Coordenei a reforma da Lei de Propriedade Industrial em 2001, que resultou em
maior poder do Estado no processo de concessão de patentes. Antes disso já havia
assinado o Decreto n.º 3.201, de 1999, com o objetivo de inaugurar no Brasil
regras sobre a implementação da licença compulsória, permitindo a quebra
temporária de patentes em casos de emergência nacional ou interesse público.
Essas
reformas foram feitas observando dispositivos específicos previstos no próprio
acordo Trips. Com a licença compulsória no leque de possibilidades, tivemos
condições de negociar forte redução do valor dos medicamentos usados no
tratamento de aids, hepatite e outras doenças.

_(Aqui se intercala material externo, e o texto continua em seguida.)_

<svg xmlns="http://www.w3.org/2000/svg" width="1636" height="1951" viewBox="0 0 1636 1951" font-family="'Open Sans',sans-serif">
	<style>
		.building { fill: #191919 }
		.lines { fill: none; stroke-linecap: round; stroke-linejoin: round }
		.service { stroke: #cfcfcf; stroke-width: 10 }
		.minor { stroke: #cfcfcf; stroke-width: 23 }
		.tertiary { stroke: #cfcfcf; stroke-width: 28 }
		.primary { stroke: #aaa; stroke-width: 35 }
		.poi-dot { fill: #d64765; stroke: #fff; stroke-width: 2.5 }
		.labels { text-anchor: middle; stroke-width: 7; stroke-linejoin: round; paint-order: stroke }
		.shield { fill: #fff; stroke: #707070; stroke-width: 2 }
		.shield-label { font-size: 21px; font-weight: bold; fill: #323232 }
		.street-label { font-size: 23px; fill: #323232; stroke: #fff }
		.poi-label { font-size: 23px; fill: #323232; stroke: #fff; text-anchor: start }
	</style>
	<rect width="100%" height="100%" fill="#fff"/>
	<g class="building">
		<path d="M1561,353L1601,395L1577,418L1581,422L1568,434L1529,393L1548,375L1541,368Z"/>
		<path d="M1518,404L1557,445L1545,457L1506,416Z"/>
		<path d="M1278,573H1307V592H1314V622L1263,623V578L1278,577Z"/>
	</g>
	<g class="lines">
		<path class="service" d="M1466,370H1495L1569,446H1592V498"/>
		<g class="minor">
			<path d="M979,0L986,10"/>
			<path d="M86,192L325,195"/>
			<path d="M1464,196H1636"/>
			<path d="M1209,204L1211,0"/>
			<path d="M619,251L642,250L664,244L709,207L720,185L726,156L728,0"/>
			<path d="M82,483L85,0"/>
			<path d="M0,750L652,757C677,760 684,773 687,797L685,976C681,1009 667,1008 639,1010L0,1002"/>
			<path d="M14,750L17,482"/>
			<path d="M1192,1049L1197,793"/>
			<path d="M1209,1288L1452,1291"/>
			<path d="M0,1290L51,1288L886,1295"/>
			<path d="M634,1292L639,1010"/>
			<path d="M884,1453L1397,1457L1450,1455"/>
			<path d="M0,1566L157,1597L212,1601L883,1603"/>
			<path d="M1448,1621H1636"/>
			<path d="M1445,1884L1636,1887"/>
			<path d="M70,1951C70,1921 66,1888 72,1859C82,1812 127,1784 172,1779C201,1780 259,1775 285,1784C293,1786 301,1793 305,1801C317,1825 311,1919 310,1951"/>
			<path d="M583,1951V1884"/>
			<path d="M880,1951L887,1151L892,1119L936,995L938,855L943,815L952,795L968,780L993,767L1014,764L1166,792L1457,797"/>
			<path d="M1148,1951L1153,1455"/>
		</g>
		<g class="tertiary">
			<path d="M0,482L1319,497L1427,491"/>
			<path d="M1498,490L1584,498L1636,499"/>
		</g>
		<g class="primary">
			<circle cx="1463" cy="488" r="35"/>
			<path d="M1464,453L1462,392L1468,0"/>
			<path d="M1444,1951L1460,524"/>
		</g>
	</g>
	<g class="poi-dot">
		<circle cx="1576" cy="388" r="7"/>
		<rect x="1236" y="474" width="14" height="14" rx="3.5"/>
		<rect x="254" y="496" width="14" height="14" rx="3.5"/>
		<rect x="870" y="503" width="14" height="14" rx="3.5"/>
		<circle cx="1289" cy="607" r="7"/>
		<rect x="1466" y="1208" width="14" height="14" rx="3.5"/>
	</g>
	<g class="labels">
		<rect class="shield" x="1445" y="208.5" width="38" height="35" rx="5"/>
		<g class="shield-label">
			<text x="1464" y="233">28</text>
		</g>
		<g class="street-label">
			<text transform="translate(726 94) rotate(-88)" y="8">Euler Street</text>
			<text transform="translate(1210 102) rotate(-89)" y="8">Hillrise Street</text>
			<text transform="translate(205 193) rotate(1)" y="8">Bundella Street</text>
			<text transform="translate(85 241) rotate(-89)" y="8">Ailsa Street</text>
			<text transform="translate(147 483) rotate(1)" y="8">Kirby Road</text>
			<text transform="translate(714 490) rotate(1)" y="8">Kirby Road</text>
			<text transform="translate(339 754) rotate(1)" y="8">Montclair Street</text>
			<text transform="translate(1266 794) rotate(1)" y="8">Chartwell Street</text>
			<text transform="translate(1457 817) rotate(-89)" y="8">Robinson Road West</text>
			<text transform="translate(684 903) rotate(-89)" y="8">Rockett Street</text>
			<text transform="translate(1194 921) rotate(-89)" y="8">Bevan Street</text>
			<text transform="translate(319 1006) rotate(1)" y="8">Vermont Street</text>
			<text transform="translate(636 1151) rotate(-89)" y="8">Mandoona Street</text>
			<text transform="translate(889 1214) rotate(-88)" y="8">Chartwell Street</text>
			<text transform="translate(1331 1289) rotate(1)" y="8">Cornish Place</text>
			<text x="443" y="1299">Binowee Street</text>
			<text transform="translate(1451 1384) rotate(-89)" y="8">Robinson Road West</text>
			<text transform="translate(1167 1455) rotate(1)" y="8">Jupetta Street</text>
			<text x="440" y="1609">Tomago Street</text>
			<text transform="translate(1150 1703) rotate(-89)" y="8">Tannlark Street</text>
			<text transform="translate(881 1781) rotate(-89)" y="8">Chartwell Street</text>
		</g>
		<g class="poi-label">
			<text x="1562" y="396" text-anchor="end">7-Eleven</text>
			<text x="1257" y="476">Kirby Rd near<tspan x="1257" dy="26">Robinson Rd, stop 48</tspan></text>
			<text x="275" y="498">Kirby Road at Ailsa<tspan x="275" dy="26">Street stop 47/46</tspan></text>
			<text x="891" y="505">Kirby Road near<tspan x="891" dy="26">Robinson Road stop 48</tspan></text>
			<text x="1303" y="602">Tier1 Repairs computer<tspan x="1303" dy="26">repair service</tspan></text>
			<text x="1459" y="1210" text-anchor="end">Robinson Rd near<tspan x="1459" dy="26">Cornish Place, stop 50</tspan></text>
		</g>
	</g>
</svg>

Vencemos a guerra de preços
contra os laboratórios adotando a tese de que ninguém pode gerar superlucros
pondo em risco o direito à vida.
O
arranjo jurídico em vigor no Brasil autoriza o governo federal a licenciar
compulsoriamente a exploração de vacinas ou outros medicamentos patenteados por
qualquer instituição pública ou empresa privada no País. Assim, o principal
obstáculo para o Brasil ter acesso a vacinas e medicamentos não reside na
existência de patentes, mas sim no compromisso e na disposição do governo
federal para enfrentar as empresas que estejam usando tais patentes de maneira
que permita penalizar a população brasileira, bem como para fazer os
investimentos necessários à expansão da produção de vacinas no País.
O
abuso econômico das patentes durante a pandemia deve ser encarado como questão
de Estado. Na batalha contra o novo coronavírus, o Congresso Nacional deve
atuar quando o Poder Executivo revelar-se omisso em relação ao tema,
aperfeiçoando a Lei de Propriedade Industrial na parte que regula a licença
compulsória. Essa é uma agenda global que interessa profundamente aos países em
desenvolvimento na luta contra o vírus.